Croira-ton qu’après de tels avertissemens, il fît encore quelque fond sur la bienveillance, sur l’amitié du duc, et que le rencontrant à Baden, quelques mois plus tard, il lui ait confessé qu’il n’avait dû qu’au hasard toutes ses victoires d’Italie, que son armée était dans un état pitoyable, que ses généraux n’entendaient rien à la guerre et que les Autrichiens s’étaient beaucoup mieux battus que les Français ? On conçoit qu’un prince, sans être très savant en musique, puisse composer des opéras pourvu qu’il ait à sa solde des musiciens qui se chargent d’orchestrer les airs qu’il leur joue sur le piano ou qu’il leur siffle. Mais conçoit-on qu’un souverain puisse sortir vainqueur d’une série d’engagemens avec l’une des meilleures armées de l’Europe, lorsque, ayant des généraux incapables, il a par-dessus le marché des soldats qui ne savent pas se battre ?
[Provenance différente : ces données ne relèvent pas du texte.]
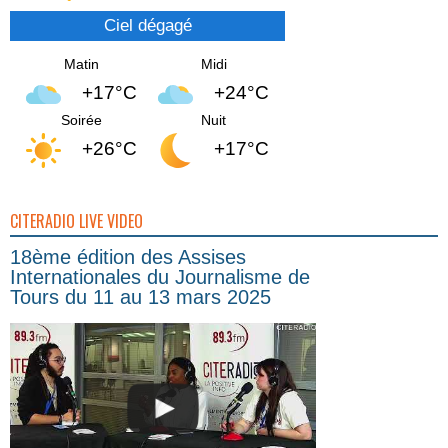
Ciel dégagé
Matin
Midi
+17°C
+24°C
Soirée
Nuit
+26°C
+17°C
CITERADIO LIVE VIDEO
18ème édition des Assises
Internationales du Journalisme de
Tours du 11 au 13 mars 2025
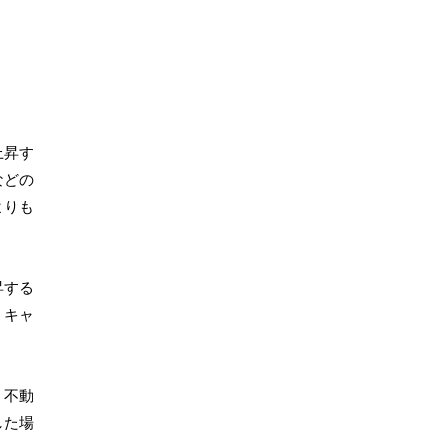
上昇す
などの
よりも
昇する
、キャ
。不動
した場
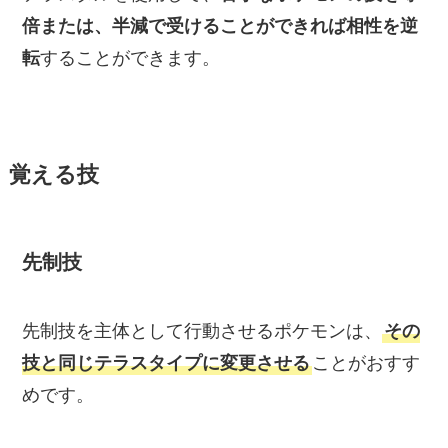
倍または、半減で受けることができれば相性を逆
転
することができます。
覚える技
先制技
先制技を主体として行動させるポケモンは、
その
技と同じテラスタイプに変更させる
ことがおすす
めです。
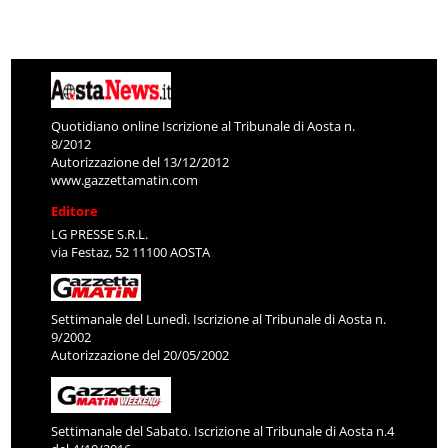
Quotidiano online Iscrizione al Tribunale di Aosta n.
8/2012
Autorizzazione del 13/12/2012
www.gazzettamatin.com
Editore
LG PRESSE S.R.L.
via Festaz, 52 11100 AOSTA
Settimanale del Lunedì. Iscrizione al Tribunale di Aosta n.
9/2002
Autorizzazione del 20/05/2002
Settimanale del Sabato. Iscrizione al Tribunale di Aosta n.4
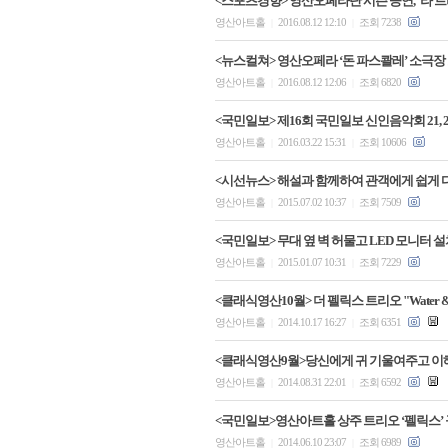
<스포츠경향> 영산오페라단 시즌 공연, ‘라 트
영산아트홀
2016.08.12 12:10
조회 7238
|
|
<뉴스컬쳐> 영산오페라 ‘돈 파스콸레’ 소극
영산아트홀
2016.08.12 12:06
조회 6820
|
|
<국민일보> 제16회 국민일보 신인음악회 21,
영산아트홀
2016.03.22 15:31
조회 10606
|
|
<시선뉴스> 해설과 함께하여 관객에게 쉽게 다
영산아트홀
2015.07.02 10:37
조회 7509
|
|
<국민일보> 무대 옆 벽 허물고 LED 모니터 
영산아트홀
2015.01.07 10:31
조회 7229
|
|
<클래식영산10월> 더 펠릭스 트리오 "Water & 
영산아트홀
2014.10.17 16:27
조회 6351
|
|
<클래식영산9월>당신에게 귀 기울여주고 이해해주고
영산아트홀
2014.08.31 22:01
조회 6592
|
|
<국민일보>영산아트홀 상주 트리오 ‘펠릭스’ 구성
영산아트홀
2014.06.10 23:07
조회 6989
|
|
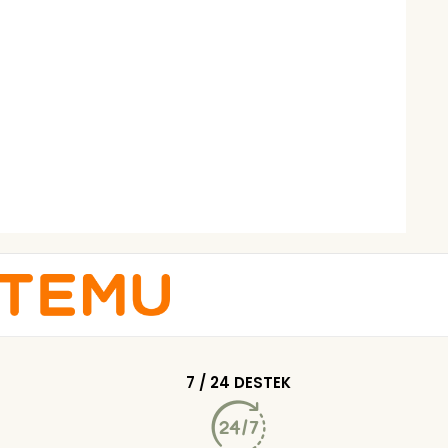
7 / 24 DESTEK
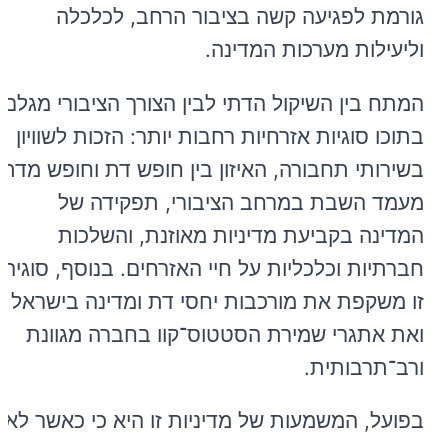
גורמת לפגיעה קשה בציבור הרחב, לכלכלה
וליעילות מערכות המדינה.
המתח בין השיקול הדתי לבין הצורך הציבורי מגלם
בתוכו סוגיות אזרחיות רחבות יותר: הזכות לשוויון
בשירותי תחבורה, האיזון בין חופש דת וחופש מדת,
מעמד השבת במרחב הציבורי, תפקידה של
המדינה בקביעת מדיניות מאוזנת, והשלכות
חברתיות וכלכליות על חיי האזרחים. בנוסף, סוגיה
זו משקפת את מורכבות יחסי דת ומדינה בישראל
ואת אתגרי שמירת
הסטטוס־קוו
בחברה מגוונת
ורב־תרבותית
.
בפועל, המשמעות של מדיניות זו היא כי כאשר לא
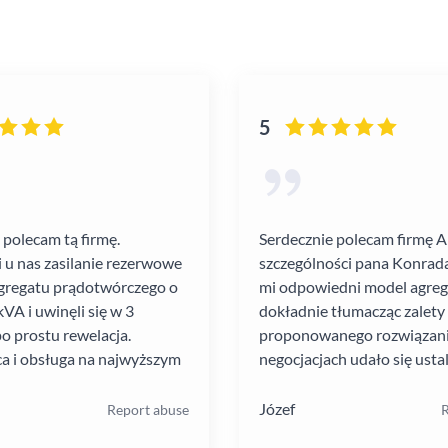
5
 polecam tą firmę.
Serdecznie polecam firmę 
i u nas zasilanie rezerwowe
szczególności pana Konrada
gregatu prądotwórczego o
mi odpowiedni model agre
VA i uwinęli się w 3
dokładnie tłumacząc zalety
po prostu rewelacja.
proponowanego rozwiązania
a i obsługa na najwyższym
negocjacjach udało się ustal
atrakcyjną cenę. Montaż pr
szybko i schludnie. Wysoka
Józef
Report abuse
R
pracowników. Solidna firma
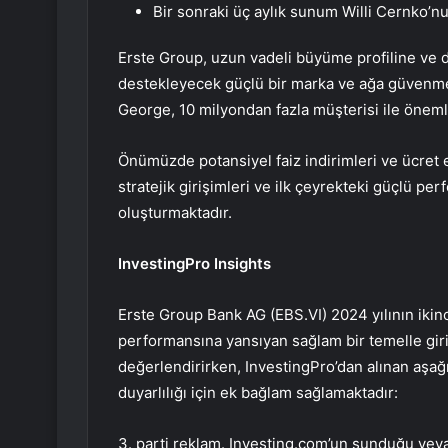
Bir sonraki üç aylık sunum Willi Cernko’n
Erste Group, uzun vadeli büyüme profiline ve d
destekleyecek güçlü bir marka ve ağa güvenme
George, 10 milyondan fazla müşterisi ile öneml
Önümüzde potansiyel faiz indirimleri ve ücret e
stratejik girişimleri ve ilk çeyrekteki güçlü per
oluşturmaktadır.
InvestingPro Insights
Erste Group Bank AG (EBS.VI) 2024 yılının ikin
performansına yansıyan sağlam bir temelle giriy
değerlendirirken, InvestingPro’dan alınan aşağ
duyarlılığı için ek bağlam sağlamaktadır:
3. parti reklam. Investing.com’un sunduğu veya 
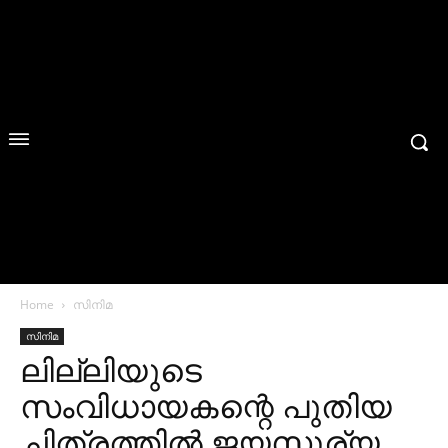
Home
സിനിമ
സിനിമ
ലില്ലിയുടെ
സംവിധായകന്റെ പുതിയ
ചിത്രത്തില്‍ ജയസൂര്യ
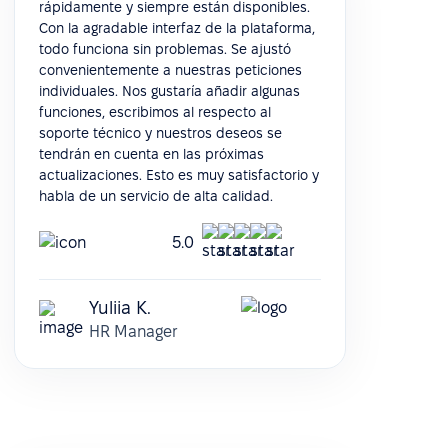
rápidamente y siempre están disponibles.
Con la agradable interfaz de la plataforma,
todo funciona sin problemas. Se ajustó
convenientemente a nuestras peticiones
individuales. Nos gustaría añadir algunas
funciones, escribimos al respecto al
soporte técnico y nuestros deseos se
tendrán en cuenta en las próximas
actualizaciones. Esto es muy satisfactorio y
habla de un servicio de alta calidad.
5.0
Yuliia K.
HR Manager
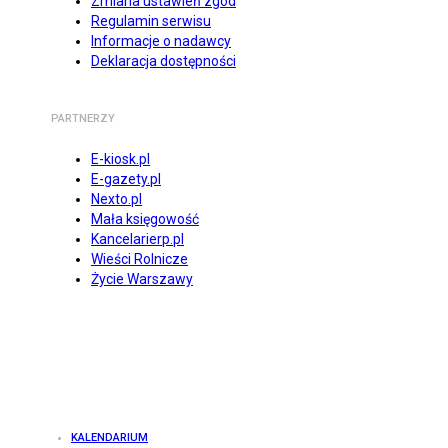
Zmiana ustawień zgód
Regulamin serwisu
Informacje o nadawcy
Deklaracja dostępności
PARTNERZY
E-kiosk.pl
E-gazety.pl
Nexto.pl
Mała księgowość
Kancelarierp.pl
Wieści Rolnicze
Życie Warszawy
KALENDARIUM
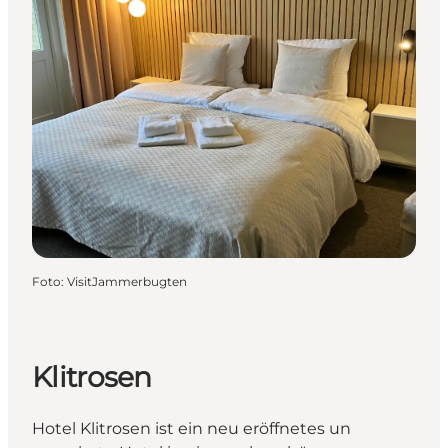
Foto
:
VisitJammerbugten
Klitrosen
Hotel Klitrosen ist ein neu eröffnetes un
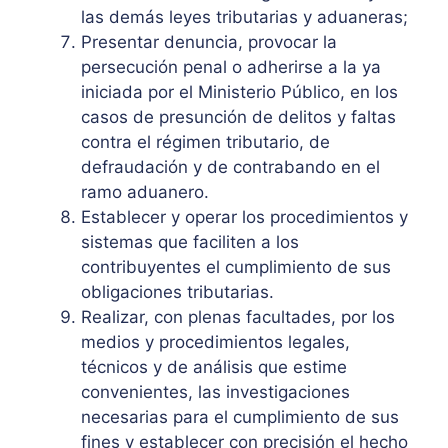
las demás leyes tributarias y aduaneras;
Presentar denuncia, provocar la
persecución penal o adherirse a la ya
iniciada por el Ministerio Público, en los
casos de presunción de delitos y faltas
contra el régimen tributario, de
defraudación y de contrabando en el
ramo aduanero.
Establecer y operar los procedimientos y
sistemas que faciliten a los
contribuyentes el cumplimiento de sus
obligaciones tributarias.
Realizar, con plenas facultades, por los
medios y procedimientos legales,
técnicos y de análisis que estime
convenientes, las investigaciones
necesarias para el cumplimiento de sus
fines y establecer con precisión el hecho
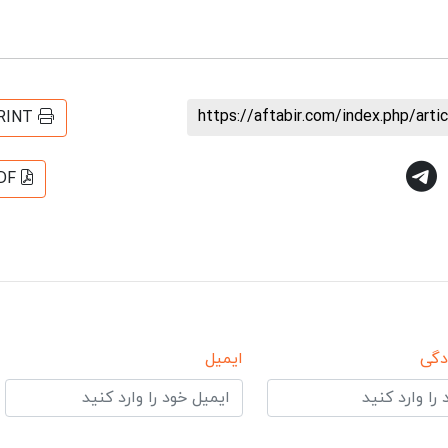
https://aftabir.com/index.php/art
RINT
DF
دگی
ایمیل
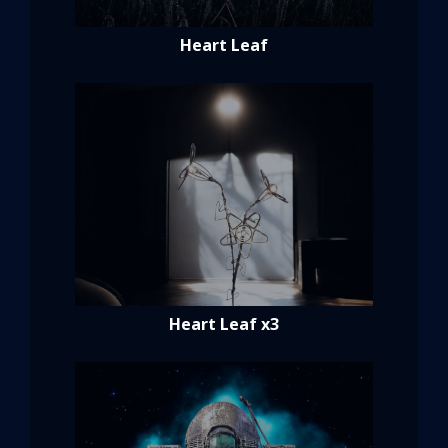
Heart Leaf
Heart Leaf x3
Ne soyons pas injustes pour les Mémoires du duc Ernest, pardonnons-lui sa prolixité ; le héros dont il raconte l’histoire n’est pas le premier venu. Qu’on se représente un petit prince de grande taille, très intelligent, très actif, très industrieux, très entreprenant, condamné à gouverner de très petits états et qui, se croyant ne pour les grandes choses, est tourmenté jour et nuit par une fièvre d’ambition qui lui brûle le sang. Ajoutez que plusieurs membres de sa famille ont fait leur chemin, sont arrivés à de grandes situations. Un de ses cousins règne en Portugal ; son oncle est roi des Belges, son frère cadet est, sinon roi, du moins mari de la reine d’Angleterre. Il se sent aussi bien doué que ses heureux parens ; prendra-t-il facilement son parti de rester duc de Saxe-Cobourg-Gotha ? Il proteste contre l’arrêt de la destinée, il en appelle. Quelques heures lui suffisent pour mettre en ordre sa maison, pour régler ses affaires de ménage ; le reste du temps, il est toujours hors de chez lui. Il court, il se remue, il s’agite, il se tracasse. On le voit tour à tour à Berlin, à Vienne, à Londres, à Paris, à Francfort. Dès qu’une question se pose, il la traite ; dès que de grands événemens semblent se préparer, il s’en mêle. Plus d’une fois, il s’imagine être dans le fil de l’eau et n’avoir plus qu’à se laisser aller. Hélas ! L’occasion désirée lui échappe, il mourra duc de Saxe-Cobourg-Gotha.

Il eut toujours le cœur allemand, et personne n’a jamais mis en doute la sincérité de son patriotisme ; mais jamais non plus il n’a oublié ses intérêts. S’il n’avait tenu qu’à lui, il aurait voulu fonder une grande Allemagne, une et forte, sous l’hégémonie d’une Prusse libérale.